MCP server for Universal Robots control

Installation
Run this command in your terminal to add the MCP server to Claude Code.
Run in terminal:
Command
claude mcp add --transport stdio roversx-universal-robot-mcp uvx universal-robot-mcp

How to use

The Universal Robot MCP Server provides a standardized MCP interface to securely connect to Universal Robots hardware, monitor status, and perform precise joint and Cartesian motions. It supports real-time status queries, safe connect/disconnect workflows, and motion commands with built-in safety checks. This server is designed to be used with popular MCP clients such as Claude Desktop, the Cursor/MCP ecosystem, and VS Code MCP integrations, enabling AI assistants and other applications to reason about and direct robot actions through a consistent API.

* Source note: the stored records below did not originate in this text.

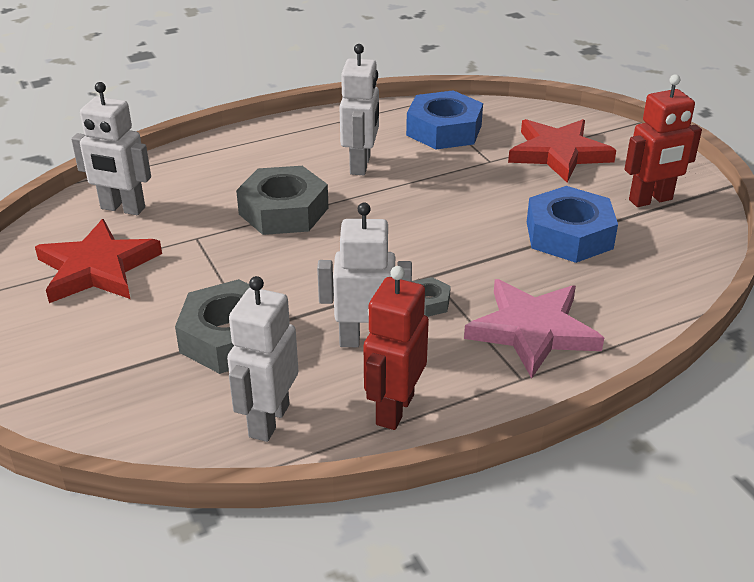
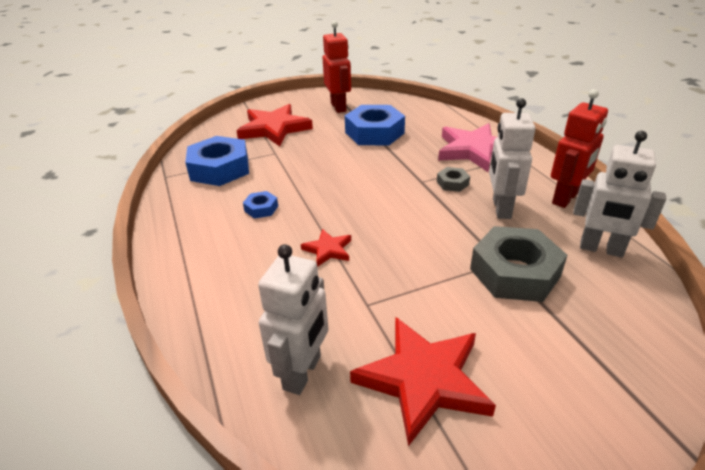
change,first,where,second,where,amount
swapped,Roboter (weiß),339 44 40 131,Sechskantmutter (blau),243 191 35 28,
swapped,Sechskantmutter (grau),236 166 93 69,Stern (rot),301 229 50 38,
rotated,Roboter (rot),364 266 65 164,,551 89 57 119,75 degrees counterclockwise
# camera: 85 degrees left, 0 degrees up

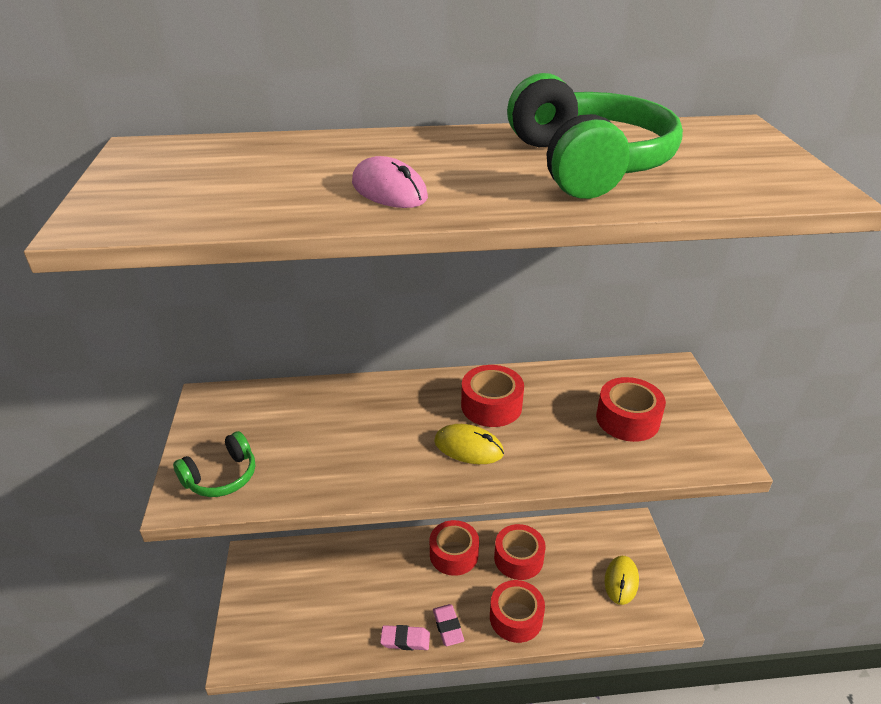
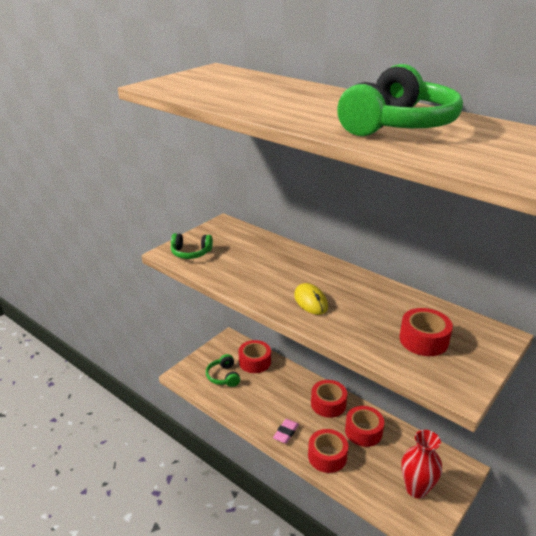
change,first,where,second,where,amount
gone,Computermaus (rosa),352 156 76 52,,,
shifted,Klebeband (rot),461 365 63 62,,238 340 33 33,
swapped,Computermaus (gelb),605 556 34 49,Vase (rot),402 430 40 68,
gone,Radiergummi (rosa),380 625 50 25,,,
new,,,Kopfhörer (grün),206 354 34 33,
# camera: 45 degrees right, 5 degrees down

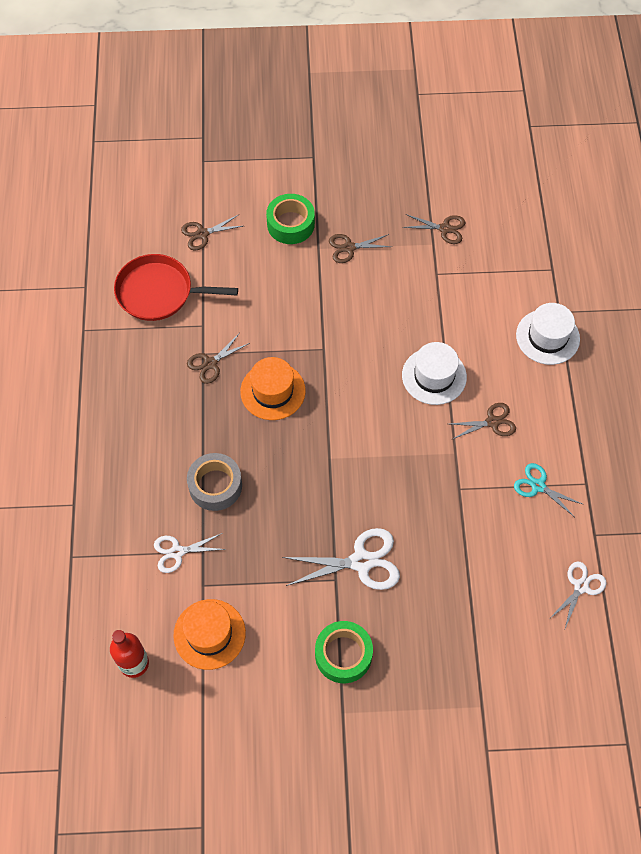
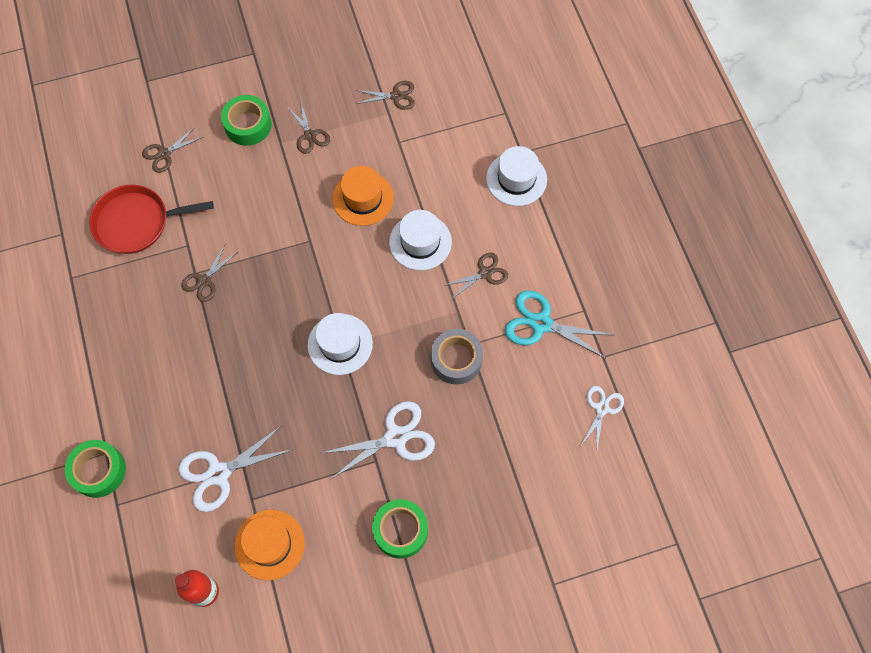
change,first,where,second,where,amount
rotated,Schere (braun),329 234 62 29,,288 102 42 52,90 degrees counterclockwise
shifted,Hut (orange),240 357 66 63,,332 166 62 60,
shifted,Klebeband (grau),187 453 55 58,,431 329 52 55,
scaled,Schere (türkis),514 463 70 53,,505 291 108 68,x1.62
scaled,Schere (weiß),154 533 72 40,,178 426 116 86,x1.62
new,,,Hut (weiß),308 313 65 62,
new,,,Klebeband (grün),65 440 61 58,
# camera: 15 degrees left, 5 degrees up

To get started, install the server with uvx and run it, then configure your MCP client to point at the universal-robot entry. The available tools expose robot connection management, status retrieval, and motion control. For example, you can establish a connection to a UR robot, request the current joint angles and pose, or issue joint and linear motion commands with safety limits enforced by the server.

How to install

Prerequisites:

  • Python 3.8+ installed on your system
  • Internet access to install dependencies
  • Access to a Universal Robots device or a simulation environment if testing locally

Install steps:

  1. Quick install (recommended):
uvx universal-robot-mcp
  1. Install via pip (source will fetch from PyPI):
pip install universal-robot-mcp
  1. Development installation (from source):
git clone https://github.com/RoversX/universal-robot-mcp
cd universal-robot-mcp
pip install -e .
  1. Run the server (example):
# If using uvx via the quick start
uvx universal-robot-mcp

# Or, if installed as a Python module and you want to run directly
python -m universal_robot_mcp.server

Additional notes

Tips:

  • Ensure the UR robot is reachable on the network and in Remote Control mode before connecting.
  • Default robot IP is typically 192.168.1.100; adjust in your environment if needed.
  • The server supports simulation mode for development without hardware; enable this in your config if available.
  • When integrating with AI assistants, use the provided examples to format commands for connect, status, and motion operations.
  • If you encounter connection timeouts, check network routing and firewall rules between the MCP client and the UR robot.

Environment variables (if applicable):

  • UR_ROBOT_IP: IP address of the UR robot
  • MCP_LOG_LEVEL: logging verbosity (e.g., INFO, DEBUG)

Configuration options: The server provides safety limits for movement speed and acceleration, automatic TCP/payload configurations, and emergency stop handling. Review these defaults and adjust based on your environment and safety policies.